:: Exercise data
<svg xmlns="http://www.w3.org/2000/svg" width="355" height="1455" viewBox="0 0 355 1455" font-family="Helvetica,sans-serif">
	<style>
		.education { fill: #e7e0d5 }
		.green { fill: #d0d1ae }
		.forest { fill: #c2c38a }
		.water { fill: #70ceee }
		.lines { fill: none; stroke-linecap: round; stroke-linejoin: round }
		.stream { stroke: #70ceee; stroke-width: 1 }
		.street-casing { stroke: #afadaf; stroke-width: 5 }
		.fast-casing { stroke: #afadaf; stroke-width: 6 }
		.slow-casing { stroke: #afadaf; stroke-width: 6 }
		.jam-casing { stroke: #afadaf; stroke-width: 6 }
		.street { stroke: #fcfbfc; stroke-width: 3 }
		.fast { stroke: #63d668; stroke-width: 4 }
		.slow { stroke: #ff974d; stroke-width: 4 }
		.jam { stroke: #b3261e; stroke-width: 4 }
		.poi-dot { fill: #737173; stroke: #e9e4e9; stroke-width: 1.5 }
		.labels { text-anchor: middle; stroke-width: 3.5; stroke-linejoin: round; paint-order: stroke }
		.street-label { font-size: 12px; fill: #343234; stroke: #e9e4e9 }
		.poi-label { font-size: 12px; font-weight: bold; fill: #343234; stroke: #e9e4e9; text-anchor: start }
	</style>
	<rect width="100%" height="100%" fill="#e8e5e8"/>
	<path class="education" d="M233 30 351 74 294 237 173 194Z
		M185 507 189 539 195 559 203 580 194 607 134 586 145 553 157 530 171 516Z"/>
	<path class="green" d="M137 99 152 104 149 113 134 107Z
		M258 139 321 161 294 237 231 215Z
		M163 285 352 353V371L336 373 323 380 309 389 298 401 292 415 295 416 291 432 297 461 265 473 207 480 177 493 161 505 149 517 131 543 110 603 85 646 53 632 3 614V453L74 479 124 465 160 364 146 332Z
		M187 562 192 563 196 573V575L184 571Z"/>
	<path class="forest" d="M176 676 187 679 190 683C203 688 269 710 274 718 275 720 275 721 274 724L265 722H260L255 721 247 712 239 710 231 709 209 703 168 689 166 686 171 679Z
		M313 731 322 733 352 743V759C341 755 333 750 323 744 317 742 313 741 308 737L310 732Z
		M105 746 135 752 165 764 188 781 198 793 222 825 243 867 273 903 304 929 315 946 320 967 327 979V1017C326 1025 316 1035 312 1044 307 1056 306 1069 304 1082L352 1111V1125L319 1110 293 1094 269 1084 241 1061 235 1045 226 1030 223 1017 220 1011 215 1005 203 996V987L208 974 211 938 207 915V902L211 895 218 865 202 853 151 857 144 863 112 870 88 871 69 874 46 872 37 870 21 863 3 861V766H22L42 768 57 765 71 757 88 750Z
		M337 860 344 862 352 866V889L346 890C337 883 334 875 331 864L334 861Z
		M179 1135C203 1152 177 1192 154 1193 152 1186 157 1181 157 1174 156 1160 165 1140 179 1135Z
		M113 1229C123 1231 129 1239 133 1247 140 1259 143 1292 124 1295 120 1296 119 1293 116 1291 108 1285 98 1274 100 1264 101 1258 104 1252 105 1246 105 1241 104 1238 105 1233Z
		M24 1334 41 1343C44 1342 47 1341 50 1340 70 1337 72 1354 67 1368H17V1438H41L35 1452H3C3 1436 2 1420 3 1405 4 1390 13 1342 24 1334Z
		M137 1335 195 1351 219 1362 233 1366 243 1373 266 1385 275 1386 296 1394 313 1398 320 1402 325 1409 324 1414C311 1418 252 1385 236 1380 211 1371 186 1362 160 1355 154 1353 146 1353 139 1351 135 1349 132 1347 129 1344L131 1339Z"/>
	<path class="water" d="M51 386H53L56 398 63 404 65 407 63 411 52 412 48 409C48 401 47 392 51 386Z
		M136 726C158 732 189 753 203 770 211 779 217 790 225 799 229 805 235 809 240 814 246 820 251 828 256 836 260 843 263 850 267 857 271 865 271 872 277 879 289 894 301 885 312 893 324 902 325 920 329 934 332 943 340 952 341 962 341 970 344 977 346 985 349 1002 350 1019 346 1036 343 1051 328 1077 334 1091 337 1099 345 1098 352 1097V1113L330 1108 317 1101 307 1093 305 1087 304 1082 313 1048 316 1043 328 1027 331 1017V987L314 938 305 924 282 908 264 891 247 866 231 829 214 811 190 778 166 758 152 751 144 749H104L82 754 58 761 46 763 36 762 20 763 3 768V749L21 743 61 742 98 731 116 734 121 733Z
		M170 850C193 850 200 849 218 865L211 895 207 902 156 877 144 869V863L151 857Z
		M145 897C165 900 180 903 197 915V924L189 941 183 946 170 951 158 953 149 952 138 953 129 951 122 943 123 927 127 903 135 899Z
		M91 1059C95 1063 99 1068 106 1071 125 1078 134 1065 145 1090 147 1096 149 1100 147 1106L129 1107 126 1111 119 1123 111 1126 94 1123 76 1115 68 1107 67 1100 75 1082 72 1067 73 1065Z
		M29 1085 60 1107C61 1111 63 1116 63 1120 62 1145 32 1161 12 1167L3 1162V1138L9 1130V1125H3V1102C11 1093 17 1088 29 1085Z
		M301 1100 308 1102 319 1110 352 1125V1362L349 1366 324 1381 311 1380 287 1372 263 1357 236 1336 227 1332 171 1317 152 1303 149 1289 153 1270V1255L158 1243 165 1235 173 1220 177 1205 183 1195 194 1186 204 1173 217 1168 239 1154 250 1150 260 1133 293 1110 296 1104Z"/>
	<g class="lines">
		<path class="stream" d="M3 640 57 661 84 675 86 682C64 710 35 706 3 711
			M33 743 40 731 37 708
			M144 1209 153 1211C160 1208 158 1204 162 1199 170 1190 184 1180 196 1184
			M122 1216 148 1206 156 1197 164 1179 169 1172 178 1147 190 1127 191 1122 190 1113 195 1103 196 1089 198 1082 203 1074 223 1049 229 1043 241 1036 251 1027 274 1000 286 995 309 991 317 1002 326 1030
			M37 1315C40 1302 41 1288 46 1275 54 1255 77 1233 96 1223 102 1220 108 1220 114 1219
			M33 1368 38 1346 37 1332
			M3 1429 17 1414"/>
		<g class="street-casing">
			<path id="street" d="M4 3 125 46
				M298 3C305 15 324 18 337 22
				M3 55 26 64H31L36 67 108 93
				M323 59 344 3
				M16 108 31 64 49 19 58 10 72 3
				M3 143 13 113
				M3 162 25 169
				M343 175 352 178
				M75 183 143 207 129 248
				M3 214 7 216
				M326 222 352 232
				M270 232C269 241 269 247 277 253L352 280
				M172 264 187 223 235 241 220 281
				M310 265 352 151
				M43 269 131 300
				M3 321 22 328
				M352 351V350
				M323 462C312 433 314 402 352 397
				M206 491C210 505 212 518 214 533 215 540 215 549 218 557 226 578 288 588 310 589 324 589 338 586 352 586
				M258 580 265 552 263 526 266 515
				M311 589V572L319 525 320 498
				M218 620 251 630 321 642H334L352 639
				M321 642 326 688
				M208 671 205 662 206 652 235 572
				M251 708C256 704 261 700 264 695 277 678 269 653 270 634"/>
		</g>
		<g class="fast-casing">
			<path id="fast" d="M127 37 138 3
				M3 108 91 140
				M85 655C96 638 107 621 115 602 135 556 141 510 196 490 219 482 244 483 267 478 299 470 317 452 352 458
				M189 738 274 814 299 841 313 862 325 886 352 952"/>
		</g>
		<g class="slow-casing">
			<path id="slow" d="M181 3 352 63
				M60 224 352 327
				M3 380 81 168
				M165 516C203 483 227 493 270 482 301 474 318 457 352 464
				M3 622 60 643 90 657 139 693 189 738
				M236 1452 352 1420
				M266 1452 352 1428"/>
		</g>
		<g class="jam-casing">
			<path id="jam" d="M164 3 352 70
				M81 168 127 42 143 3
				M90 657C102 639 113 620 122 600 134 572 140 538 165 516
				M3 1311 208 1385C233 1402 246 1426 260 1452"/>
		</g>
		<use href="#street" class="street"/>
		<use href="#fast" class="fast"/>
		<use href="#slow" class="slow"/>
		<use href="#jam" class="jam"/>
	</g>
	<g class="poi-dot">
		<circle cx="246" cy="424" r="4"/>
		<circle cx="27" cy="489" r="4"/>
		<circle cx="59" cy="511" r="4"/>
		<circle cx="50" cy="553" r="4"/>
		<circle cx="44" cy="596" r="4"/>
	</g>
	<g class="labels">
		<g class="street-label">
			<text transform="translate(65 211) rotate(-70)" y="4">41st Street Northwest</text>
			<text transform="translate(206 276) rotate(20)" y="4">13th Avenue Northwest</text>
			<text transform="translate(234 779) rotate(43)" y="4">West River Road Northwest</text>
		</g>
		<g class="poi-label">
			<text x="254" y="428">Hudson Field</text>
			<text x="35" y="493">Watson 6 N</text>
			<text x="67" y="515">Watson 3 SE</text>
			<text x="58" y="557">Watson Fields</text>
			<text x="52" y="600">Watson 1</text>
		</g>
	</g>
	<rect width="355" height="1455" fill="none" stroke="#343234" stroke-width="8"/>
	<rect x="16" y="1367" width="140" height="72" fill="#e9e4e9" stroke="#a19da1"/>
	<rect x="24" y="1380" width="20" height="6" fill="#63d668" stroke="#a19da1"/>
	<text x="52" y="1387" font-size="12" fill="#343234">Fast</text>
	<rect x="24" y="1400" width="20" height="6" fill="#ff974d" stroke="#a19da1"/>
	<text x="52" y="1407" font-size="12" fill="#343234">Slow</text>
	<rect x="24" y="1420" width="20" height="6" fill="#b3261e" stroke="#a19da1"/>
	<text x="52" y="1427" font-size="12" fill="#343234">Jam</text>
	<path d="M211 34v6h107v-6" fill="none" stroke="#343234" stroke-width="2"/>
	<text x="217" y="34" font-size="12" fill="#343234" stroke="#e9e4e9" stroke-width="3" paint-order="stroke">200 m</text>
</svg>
::::
_What is required:_ Search the entries for the word "size" and copy every line that has it.

_Output of the task:_
		.street-label { font-size: 12px; fill: #343234; stroke: #e9e4e9 }
		.poi-label { font-size: 12px; font-weight: bold; fill: #343234; stroke: #e9e4e9; text-anchor: start }
	<text x="52" y="1387" font-size="12" fill="#343234">Fast</text>
	<text x="52" y="1407" font-size="12" fill="#343234">Slow</text>
	<text x="52" y="1427" font-size="12" fill="#343234">Jam</text>
	<text x="217" y="34" font-size="12" fill="#343234" stroke="#e9e4e9" stroke-width="3" paint-order="stroke">200 m</text>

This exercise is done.